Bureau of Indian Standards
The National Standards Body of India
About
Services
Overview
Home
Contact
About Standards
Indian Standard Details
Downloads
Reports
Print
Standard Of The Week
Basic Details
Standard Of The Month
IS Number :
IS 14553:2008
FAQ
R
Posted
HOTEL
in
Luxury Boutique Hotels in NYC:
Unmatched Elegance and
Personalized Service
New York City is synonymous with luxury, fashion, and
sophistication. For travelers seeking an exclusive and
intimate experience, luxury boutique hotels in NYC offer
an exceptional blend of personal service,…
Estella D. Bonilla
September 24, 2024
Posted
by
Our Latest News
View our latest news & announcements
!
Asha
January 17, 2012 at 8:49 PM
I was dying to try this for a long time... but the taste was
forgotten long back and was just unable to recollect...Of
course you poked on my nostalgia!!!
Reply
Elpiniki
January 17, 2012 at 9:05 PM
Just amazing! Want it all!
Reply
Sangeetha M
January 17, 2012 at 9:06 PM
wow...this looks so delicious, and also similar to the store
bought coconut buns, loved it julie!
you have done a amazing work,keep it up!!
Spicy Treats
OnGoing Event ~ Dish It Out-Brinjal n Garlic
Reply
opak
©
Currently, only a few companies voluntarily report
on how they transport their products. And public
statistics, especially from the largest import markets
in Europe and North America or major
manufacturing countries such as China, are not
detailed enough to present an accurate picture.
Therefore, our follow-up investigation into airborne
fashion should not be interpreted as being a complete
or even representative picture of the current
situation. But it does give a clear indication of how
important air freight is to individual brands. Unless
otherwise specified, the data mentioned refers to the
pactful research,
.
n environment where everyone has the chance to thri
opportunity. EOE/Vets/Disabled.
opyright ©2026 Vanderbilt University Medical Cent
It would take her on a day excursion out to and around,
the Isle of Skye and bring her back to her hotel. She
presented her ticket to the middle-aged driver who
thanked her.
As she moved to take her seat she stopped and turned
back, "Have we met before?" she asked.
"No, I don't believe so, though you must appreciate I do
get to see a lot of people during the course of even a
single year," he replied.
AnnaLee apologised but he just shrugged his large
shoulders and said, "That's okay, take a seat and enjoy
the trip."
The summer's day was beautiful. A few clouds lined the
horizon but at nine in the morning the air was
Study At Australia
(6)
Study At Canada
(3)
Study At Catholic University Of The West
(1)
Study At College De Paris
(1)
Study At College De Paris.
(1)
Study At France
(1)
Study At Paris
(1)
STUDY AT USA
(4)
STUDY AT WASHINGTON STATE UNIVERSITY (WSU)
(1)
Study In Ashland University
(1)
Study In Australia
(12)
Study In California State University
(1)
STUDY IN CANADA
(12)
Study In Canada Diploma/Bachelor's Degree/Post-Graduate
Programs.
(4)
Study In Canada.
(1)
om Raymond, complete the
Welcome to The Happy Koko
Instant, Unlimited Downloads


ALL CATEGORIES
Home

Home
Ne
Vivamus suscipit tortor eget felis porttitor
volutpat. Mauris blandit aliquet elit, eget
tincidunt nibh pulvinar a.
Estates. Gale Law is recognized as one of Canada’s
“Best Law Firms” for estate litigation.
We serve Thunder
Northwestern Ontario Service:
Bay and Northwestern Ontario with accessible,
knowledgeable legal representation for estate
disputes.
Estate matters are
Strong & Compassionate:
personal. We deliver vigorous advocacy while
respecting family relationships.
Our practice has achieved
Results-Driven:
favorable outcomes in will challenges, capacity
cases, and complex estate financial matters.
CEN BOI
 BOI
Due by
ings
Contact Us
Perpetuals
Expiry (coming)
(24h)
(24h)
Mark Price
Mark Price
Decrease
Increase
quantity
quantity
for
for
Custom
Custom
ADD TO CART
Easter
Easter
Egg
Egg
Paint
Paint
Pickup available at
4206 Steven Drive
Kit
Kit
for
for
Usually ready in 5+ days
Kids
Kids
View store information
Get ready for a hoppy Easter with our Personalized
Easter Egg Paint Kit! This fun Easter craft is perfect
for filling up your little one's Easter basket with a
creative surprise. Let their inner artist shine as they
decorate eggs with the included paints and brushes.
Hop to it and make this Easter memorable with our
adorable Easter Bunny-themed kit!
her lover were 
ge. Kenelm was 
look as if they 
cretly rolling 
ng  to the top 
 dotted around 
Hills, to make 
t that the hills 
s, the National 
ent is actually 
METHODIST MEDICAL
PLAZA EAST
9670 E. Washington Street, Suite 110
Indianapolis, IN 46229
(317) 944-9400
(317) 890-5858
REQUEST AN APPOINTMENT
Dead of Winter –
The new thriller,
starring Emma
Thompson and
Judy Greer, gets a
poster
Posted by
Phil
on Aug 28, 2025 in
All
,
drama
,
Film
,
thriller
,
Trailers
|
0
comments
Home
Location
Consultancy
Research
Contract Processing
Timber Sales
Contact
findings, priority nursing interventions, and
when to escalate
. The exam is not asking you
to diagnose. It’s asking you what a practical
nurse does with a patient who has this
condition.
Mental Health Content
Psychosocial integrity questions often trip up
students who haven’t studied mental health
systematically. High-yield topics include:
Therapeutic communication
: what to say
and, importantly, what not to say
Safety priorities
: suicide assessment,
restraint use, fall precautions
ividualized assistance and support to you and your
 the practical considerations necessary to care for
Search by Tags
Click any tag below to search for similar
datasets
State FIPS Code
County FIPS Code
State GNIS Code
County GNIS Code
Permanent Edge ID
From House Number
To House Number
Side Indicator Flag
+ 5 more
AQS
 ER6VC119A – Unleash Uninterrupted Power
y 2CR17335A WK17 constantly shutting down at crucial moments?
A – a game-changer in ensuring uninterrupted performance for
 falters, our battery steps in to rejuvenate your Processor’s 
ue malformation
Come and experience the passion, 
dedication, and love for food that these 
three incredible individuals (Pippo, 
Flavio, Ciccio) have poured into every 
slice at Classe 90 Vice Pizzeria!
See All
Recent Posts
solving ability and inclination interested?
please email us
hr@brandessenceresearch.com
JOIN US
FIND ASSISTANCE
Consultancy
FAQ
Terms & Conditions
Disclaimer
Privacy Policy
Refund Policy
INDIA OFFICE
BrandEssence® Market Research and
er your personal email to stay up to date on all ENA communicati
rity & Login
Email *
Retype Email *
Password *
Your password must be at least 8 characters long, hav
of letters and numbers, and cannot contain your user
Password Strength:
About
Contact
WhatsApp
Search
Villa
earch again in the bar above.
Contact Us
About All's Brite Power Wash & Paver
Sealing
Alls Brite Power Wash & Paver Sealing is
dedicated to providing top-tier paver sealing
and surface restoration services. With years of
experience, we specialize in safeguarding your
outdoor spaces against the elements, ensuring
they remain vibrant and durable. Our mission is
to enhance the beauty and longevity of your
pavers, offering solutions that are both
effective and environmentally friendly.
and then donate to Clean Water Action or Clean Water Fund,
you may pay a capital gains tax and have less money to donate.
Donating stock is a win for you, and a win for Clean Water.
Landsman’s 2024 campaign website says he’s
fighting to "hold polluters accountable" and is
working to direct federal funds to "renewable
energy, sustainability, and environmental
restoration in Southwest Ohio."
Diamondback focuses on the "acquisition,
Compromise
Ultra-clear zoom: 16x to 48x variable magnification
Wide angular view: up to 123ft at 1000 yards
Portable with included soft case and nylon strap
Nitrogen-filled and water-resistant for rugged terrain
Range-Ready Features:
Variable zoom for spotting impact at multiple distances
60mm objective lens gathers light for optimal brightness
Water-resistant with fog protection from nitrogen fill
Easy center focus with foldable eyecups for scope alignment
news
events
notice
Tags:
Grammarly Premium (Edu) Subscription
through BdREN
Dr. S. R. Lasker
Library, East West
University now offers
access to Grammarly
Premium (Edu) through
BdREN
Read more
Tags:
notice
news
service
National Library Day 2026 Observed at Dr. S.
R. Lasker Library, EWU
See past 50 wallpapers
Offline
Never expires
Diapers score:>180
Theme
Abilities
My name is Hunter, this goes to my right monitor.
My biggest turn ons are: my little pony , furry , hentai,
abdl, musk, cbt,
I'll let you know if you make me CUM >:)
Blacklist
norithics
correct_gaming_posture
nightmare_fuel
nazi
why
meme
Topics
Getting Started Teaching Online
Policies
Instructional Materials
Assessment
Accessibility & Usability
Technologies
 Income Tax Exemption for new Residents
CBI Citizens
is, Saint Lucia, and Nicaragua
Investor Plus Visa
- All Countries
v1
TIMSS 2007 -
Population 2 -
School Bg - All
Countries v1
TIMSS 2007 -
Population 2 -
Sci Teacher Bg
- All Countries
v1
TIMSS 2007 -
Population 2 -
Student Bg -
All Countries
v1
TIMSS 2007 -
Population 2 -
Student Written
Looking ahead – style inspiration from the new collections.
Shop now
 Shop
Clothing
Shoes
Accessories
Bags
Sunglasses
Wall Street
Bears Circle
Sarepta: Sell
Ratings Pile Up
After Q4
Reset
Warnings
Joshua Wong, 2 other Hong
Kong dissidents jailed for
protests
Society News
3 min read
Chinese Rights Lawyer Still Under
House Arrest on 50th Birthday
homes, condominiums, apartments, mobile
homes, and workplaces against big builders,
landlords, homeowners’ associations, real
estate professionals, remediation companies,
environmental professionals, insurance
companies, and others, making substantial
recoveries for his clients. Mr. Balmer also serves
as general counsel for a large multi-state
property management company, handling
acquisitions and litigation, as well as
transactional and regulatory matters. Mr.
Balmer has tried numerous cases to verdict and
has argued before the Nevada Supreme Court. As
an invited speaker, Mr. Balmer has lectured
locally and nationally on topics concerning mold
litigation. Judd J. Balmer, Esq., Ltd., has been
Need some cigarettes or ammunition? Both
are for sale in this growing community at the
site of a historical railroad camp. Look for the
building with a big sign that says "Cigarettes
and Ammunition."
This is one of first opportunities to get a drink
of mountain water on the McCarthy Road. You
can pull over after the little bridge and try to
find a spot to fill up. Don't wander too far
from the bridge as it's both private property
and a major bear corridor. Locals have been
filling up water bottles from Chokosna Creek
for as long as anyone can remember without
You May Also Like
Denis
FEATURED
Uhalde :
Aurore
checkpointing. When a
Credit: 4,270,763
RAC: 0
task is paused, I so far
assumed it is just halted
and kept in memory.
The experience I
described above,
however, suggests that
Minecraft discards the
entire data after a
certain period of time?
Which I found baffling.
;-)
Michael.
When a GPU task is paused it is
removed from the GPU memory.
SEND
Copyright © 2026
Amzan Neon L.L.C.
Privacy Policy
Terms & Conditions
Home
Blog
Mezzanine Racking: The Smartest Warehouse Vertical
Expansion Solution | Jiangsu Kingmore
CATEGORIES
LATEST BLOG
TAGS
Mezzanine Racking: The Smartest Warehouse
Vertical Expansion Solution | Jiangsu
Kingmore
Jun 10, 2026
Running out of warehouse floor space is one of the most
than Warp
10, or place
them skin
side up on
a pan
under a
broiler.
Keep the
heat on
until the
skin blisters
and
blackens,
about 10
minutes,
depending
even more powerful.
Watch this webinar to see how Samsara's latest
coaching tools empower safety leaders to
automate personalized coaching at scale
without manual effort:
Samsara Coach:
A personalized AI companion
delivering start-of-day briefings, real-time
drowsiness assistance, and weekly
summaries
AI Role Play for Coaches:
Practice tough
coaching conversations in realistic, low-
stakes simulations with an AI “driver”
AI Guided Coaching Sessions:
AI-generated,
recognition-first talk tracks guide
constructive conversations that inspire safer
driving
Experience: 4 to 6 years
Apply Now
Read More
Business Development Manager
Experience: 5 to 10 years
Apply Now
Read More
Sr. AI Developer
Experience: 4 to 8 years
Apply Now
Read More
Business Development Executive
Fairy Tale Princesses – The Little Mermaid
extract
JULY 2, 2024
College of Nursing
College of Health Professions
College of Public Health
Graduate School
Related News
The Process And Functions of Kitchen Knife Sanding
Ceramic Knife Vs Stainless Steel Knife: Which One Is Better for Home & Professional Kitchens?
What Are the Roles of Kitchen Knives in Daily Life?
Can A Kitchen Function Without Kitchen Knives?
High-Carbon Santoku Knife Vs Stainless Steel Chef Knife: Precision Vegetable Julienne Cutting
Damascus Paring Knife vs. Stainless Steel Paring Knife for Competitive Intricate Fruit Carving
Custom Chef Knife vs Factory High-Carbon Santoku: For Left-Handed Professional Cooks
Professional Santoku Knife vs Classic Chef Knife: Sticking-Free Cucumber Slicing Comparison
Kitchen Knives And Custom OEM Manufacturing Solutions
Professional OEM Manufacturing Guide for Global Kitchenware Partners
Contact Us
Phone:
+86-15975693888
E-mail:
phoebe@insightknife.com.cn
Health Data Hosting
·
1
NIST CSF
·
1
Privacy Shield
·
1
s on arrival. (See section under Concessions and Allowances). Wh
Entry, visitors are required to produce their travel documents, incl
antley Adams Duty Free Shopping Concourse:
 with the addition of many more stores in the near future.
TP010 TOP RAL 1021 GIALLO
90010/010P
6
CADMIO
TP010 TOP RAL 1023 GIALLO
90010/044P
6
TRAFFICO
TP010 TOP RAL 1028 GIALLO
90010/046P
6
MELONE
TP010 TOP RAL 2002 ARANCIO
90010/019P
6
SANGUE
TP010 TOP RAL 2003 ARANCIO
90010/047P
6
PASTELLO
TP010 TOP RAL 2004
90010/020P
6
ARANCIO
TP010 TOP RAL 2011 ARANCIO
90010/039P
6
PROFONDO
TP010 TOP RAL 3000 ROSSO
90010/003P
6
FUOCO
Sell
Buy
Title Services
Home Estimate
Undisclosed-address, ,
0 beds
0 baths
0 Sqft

## AIM OF THE TASK
Within the data above, the lines from the one with "coaching conversations in" to the one with "College of Nursing" must be repeated exactly; no other line belongs in the answer.

## WORKED SOLUTION
coaching conversations in realistic, low-
stakes simulations with an AI “driver”
AI Guided Coaching Sessions:
AI-generated,
recognition-first talk tracks guide
constructive conversations that inspire safer
driving
Experience: 4 to 6 years
Apply Now
Read More
Business Development Manager
Experience: 5 to 10 years
Apply Now
Read More
Sr. AI Developer
Experience: 4 to 8 years
Apply Now
Read More
Business Development Executive
Fairy Tale Princesses – The Little Mermaid
extract
JULY 2, 2024
College of Nursing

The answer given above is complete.